Author: Jeff Grubb
Release Date: April 24, 2012
Reviewed By: Chris Carey
Without a doubt, Scourge is the most standalone book in the Star Wars Expanded Universe. It is a book with an all-new cast of characters, and it requires only a rudimentary knowledge of Star Wars for full enjoyment. As a standalone, Scourge is a mostly cerebral story – built upon layers of mysteries rather than galaxy-spanning conflicts. It’s a throwback to the early days of the Expanded Universe, when the dangerous underworld played a much bigger role in the stories being told. Scourge is a blast of fresh air into an Expanded Universe that has been a little stagnant of late, and newcomer Jeff Grubb really impresses with the book.
The plot seems simple, at first. Jedi Master Mander Zuma learns that his former padawan has been killed while on a mission, and Zuma decides to finish the mission in the hopes of learning more about what happened. Of course, nothing is as it seems. Mysteries deepen, answers lead to more questions, and twists abound. Scourge will keep even the most jaded of readers on their toes as they try to piece together the answers before Zuma discovers them for himself. Zuma quickly falls into the company of a pair of well-written and memorable spacers, and clashes with the Corporate Sector Authority. Along the way, he trails the answers to his mystery as it spirals into the Hutt-controlled underworld. The book takes place on several different planets, all of them memorable and wonderfully seedy. In a book that highlights the criminal underworld, even the planets become characters as they almost mimic the corrupt nature of the beings that inhabit them. Scourge is also notable for having a mostly non-human cast. Aside from Zuma and a few members of the Corporate Sector Authority, the book consists of aliens.
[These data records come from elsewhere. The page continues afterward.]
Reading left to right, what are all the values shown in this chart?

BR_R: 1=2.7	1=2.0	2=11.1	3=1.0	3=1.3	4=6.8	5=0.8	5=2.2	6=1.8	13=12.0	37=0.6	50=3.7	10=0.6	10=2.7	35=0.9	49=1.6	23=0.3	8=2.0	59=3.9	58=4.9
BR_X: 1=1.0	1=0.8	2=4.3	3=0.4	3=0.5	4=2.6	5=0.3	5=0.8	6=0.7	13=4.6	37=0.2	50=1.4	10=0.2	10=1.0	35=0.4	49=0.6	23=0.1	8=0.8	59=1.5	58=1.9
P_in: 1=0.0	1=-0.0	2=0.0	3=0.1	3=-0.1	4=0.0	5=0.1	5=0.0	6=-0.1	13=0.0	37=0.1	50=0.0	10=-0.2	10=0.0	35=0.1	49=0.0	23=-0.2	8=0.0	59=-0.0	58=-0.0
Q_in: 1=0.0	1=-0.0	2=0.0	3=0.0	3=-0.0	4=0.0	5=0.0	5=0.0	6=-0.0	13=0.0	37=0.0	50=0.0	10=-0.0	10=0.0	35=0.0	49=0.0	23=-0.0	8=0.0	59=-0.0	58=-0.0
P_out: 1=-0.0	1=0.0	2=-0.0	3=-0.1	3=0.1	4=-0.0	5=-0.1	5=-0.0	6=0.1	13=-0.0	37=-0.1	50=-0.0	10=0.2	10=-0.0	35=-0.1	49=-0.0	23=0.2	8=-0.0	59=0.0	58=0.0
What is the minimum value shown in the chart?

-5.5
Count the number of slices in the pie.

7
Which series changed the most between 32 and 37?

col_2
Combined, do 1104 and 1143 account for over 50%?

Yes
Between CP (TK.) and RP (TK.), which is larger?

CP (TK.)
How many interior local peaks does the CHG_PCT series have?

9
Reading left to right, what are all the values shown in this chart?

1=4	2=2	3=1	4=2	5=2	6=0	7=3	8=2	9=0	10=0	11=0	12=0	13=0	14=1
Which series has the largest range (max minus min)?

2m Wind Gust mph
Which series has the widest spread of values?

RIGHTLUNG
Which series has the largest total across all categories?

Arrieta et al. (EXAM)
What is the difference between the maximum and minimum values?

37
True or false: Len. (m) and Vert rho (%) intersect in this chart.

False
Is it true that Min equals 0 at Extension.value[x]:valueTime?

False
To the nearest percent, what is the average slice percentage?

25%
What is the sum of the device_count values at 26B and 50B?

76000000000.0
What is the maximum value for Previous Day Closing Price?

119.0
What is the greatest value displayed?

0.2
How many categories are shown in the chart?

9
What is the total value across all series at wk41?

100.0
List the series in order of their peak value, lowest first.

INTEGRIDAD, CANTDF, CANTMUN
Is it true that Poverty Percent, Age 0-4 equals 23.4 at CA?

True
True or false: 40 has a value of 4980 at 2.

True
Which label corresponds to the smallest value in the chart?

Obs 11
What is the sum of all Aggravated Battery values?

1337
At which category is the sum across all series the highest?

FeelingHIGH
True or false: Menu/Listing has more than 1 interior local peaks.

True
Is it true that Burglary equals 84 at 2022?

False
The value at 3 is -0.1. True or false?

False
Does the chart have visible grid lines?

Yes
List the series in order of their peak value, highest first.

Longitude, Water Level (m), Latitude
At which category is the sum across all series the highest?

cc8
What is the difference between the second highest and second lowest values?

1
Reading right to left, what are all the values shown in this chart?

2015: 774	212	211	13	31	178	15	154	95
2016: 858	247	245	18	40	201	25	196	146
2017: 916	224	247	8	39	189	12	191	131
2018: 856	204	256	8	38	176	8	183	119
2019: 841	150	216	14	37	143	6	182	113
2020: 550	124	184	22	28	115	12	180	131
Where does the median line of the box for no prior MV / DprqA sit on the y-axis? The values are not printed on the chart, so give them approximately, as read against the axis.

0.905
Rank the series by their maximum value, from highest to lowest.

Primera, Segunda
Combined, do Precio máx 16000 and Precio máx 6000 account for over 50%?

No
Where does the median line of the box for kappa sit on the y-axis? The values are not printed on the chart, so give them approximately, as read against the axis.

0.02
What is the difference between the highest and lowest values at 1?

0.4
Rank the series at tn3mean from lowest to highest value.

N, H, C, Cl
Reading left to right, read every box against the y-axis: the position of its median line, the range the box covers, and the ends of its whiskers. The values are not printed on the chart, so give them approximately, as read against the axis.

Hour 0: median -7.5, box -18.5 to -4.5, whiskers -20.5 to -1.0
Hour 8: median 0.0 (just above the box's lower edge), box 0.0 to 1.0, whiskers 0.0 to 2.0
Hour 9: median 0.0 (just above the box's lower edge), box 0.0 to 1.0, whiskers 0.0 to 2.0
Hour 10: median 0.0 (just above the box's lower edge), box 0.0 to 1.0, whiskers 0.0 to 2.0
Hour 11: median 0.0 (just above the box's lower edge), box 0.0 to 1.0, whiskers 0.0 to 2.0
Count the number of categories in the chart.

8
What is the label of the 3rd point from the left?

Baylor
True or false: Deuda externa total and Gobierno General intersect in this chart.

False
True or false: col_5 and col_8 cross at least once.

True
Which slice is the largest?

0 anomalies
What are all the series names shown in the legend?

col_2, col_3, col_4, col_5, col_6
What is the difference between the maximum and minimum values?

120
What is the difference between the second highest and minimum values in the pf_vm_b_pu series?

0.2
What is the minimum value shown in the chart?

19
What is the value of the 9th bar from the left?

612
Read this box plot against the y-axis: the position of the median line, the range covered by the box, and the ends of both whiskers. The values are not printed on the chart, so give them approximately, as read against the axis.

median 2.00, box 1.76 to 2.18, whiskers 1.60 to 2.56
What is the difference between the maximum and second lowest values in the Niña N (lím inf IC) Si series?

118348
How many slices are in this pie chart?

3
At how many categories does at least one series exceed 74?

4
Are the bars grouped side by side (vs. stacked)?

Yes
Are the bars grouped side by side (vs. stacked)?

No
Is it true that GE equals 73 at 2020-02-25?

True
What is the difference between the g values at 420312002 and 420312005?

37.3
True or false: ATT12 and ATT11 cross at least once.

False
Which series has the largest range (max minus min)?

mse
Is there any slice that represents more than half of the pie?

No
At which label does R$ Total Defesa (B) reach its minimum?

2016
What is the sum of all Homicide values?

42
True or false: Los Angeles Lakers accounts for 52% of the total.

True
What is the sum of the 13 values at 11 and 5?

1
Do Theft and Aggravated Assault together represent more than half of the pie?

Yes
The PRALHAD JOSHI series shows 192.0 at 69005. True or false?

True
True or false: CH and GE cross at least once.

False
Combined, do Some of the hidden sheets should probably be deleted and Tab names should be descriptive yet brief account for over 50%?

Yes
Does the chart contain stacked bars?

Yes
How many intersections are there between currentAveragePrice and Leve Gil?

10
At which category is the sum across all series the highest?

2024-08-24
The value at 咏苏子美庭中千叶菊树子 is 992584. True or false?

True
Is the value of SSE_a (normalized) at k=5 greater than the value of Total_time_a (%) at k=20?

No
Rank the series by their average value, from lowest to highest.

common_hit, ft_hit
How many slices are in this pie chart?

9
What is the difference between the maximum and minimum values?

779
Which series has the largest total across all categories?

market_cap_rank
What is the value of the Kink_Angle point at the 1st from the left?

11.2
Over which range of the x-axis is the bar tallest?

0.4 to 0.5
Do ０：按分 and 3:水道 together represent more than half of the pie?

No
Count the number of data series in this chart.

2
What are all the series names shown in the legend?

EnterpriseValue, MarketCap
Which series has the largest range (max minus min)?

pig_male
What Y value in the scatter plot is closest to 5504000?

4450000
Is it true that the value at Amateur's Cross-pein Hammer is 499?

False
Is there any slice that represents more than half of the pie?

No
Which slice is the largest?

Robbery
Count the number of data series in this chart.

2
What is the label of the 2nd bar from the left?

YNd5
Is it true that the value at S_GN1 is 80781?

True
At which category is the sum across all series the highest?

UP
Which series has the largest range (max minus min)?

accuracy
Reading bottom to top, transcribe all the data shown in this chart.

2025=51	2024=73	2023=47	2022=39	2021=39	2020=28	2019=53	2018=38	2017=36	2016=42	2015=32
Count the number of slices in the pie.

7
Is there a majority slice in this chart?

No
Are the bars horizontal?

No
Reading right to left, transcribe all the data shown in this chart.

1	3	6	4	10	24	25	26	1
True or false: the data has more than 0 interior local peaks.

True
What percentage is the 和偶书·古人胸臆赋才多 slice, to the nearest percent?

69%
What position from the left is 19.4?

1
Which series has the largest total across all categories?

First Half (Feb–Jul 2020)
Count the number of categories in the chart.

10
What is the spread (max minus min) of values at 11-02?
This was a great decision on Grubb’s part, as it seems many authors tend to shy away from the use of the visually intriguing aliens that help make Star Wars so memorable.
The Hutts are particularly noteworthy in Scourge. Although usually typecast in stories as gangsters or corrupt, the Hutts in Scourge have much more depth. Make no mistake, they are (for the most part) criminals. But each Hutt introduced in the book is also a unique character, and each one embodies a different sleazy flaw. Whether they are motivated by greed, hubris, or something more sinister, the Hutts are a commanding presence in Scourge without being main characters. They weigh on the minds and actions of each character, and that’s a real testament to Grubb’s writing. For the curious readers, Hutt culture is fleshed out quite a bit in Scourge, to the point where even the uninterested are likely to look forward to more Hutt-centric stories in the future.
Of course, Scourge has some flaws too. Descriptions of characters are often repeated, and certain plot points are resolved a little too abruptly. The main protagonist, Mander Zuma, is a character that readers will either enjoy or hate. It helps that his character is surrounded by characters that are both fun to read and strong on their own (i.e. his Bothan companion, Eddey Be’ray), but Mander’s problems stem from a lack of believability. It’s hard to believe that a Jedi could obtain the rank of Master, yet be self-conscious and unsure of himself. It’s rather refreshing to get that point of view from the normally confident Jedi characters that litter the Expanded Universe, but it felt a characterization that would more befit a Jedi Knight, rather than a Master. He just seems like too much of a novice, and although that helps propel the story, it certainly doesn’t do his character any favors. Readers won’t likely be clamoring for another appearance by this middling Jedi once the book ends.
Scourge is a really fun read, and Grubb has proved himself to be a great new addition to the Expanded Universe with this book. Clocking in at just under 300 pages, readers will likely blaze through the story in just a few days – which shows that Grubb has written an entertaining, fast-paced story. With a complete absence of film characters and previous Expanded Universe lore, Scourge is a fantastic jumping off point for anyone new to the Expanded Universe. It’s also a great book for fans wanting a great Star Wars story, but without having to rush to Wookieepedia every few minutes to look up forgotten characters and facts. Scourge has proved that there is still a place in the Expanded Universe for pure, fun Star Wars adventures.